Auth0 really cares about making the developer experience simple, fast, and intuitive.
They win at that goal, in my mind. Their documentation is probably second to only Gatsby’s, which I’ve raved about before in other impression articles I’ve written.
There’s more to Auth0 than just a simple authentication service. You can link up social logins from all your favorite OAuth providers, as well as having your users register with email and password.
I tried out using Google OAuth and also the default email and password authentication provided by Auth0.
Data is imported to build a profile for you in the client side of your app. Also, you can add metadata fields for the other data need about your user. For example, if you want a field for a user’s light/dark theme preference–it’s easily added to the profile.
Also, they give you the ability to implement roles–which falls into the authorization side of things. I didn’t toy with that much (I’m still in the planning stages of my app), but I can already see that being a huge boon.
I remember having to come up with my own way of doing that with Firebase authentication.
Auth0 has a smorgasboard of other features–for example SSO integration, logging, hooks (which let you write logic that happens, much like a database trigger), and multi-factor authentication.
All in all, if it’s an important or well known authentication or authorization feature, they’ve implemented it.
The elephant in the room. All the features in the world are amazing, but if something is too pricey–no one is going to use it. As with most cloud providers these days, Auth0 offers a very generous free tier. It lets you play around with their product and learn–without requiring an up front investment.

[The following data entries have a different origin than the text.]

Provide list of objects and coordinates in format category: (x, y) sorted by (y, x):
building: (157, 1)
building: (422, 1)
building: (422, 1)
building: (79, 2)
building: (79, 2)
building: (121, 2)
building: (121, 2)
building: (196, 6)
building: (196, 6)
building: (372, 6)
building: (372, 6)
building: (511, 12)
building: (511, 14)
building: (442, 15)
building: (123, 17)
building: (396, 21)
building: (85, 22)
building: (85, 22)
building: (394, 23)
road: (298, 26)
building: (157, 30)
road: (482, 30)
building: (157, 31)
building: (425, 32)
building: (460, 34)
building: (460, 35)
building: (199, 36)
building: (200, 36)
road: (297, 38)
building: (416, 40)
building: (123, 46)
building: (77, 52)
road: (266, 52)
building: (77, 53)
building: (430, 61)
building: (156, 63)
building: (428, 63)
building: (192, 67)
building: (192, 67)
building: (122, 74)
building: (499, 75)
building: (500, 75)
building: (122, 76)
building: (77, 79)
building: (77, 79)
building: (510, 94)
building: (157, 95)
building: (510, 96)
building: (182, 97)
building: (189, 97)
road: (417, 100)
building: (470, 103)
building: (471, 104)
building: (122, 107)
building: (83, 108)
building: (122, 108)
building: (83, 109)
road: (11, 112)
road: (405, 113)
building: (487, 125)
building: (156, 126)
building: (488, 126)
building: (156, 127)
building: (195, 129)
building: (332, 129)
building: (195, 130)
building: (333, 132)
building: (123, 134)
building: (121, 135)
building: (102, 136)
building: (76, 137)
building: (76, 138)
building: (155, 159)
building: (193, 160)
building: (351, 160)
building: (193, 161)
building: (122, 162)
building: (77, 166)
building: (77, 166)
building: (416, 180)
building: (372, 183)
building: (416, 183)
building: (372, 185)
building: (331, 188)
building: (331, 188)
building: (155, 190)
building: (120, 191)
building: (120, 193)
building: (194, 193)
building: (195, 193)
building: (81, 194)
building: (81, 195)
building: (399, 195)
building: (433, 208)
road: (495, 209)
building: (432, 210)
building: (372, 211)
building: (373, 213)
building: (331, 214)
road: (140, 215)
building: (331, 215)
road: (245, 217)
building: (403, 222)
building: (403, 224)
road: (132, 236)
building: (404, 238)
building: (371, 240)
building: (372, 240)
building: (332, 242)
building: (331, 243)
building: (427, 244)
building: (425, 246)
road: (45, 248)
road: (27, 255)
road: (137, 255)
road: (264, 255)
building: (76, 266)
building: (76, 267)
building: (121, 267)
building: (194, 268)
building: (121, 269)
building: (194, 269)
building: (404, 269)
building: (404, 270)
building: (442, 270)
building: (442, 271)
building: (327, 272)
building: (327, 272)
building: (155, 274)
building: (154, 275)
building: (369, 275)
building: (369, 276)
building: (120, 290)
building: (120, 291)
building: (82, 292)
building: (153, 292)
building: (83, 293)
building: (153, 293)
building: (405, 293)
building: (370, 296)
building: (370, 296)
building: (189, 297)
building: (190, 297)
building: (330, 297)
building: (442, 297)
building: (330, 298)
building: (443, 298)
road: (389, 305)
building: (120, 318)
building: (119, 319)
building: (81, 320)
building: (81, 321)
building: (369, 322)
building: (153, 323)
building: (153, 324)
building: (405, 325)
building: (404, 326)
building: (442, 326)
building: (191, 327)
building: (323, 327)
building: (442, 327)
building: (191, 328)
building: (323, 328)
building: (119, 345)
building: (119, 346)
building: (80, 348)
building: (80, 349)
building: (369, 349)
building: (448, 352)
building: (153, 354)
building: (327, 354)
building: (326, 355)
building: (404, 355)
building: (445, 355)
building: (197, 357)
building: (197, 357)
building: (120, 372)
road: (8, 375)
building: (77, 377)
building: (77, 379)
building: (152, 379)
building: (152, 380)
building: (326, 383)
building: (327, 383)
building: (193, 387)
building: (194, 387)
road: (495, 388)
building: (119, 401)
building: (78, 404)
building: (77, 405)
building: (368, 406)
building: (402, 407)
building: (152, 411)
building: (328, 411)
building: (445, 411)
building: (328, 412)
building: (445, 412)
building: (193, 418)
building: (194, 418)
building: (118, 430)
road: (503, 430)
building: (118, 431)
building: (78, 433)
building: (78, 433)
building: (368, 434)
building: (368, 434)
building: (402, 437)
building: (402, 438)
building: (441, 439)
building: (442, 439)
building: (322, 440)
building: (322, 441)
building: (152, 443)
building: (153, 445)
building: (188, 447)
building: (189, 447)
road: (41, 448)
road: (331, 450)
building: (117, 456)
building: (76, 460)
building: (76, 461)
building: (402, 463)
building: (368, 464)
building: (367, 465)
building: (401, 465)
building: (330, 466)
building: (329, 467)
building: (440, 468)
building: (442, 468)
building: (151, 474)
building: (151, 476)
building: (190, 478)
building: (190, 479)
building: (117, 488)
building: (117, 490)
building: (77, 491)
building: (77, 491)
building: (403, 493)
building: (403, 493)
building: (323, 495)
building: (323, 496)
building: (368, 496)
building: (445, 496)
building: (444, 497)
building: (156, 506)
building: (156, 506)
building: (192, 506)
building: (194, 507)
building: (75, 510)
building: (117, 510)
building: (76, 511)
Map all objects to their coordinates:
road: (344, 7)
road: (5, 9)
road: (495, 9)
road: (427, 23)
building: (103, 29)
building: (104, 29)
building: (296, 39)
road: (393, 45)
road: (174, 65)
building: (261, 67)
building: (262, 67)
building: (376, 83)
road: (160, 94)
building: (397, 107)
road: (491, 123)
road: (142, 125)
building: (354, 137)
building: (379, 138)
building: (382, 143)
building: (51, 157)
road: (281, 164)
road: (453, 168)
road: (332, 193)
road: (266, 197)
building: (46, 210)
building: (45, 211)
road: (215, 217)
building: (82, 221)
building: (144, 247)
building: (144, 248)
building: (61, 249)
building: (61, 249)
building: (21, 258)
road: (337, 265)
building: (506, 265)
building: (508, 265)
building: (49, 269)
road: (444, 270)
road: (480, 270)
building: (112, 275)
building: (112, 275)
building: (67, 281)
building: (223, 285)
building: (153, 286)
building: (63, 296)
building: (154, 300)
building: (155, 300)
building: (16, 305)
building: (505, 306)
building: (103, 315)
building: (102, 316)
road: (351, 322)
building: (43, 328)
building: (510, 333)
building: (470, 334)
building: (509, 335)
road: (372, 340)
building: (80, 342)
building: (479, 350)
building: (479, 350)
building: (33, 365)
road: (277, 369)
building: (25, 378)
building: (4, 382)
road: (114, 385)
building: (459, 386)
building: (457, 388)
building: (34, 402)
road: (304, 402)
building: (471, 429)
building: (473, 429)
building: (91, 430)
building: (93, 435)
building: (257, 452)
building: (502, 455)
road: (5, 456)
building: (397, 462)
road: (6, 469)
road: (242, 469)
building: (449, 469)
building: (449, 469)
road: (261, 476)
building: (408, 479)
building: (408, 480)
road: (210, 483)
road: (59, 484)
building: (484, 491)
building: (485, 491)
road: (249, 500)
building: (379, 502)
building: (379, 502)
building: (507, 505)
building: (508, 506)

The price is going to vary depending on how big your app is. I am thinking I may never need to pay them a dime. However, if my app does grow, the next tier is only $23 a month for 1,000 active users. It should more than pay for itself at that point.
If you’re looking to use it in enterprise, the price is somewhere around $1k a month or more. I have no idea if that’s reasonable or not, as I’ve never built an enterprise scale application. I guess at that level it depends on how much development time you want to spend rolling your own authentication and authorization. You probably could save a lot of time and money simply handing that responsibility off to the experts, who do it well.
This example app is nothing crazy but it will give you an idea of how it works and what the code looks like. Most of it can be found in the documentation, but here’s what I put together in a few hours of messing around.
Live Version: https://vue-express-auth0.herokuapp.com/
I plan to use this example as a boilerplate for future applications.
I’m a huge fan of Auth0 now. What do you guys think? Has anyone else played around with their service or have any insight?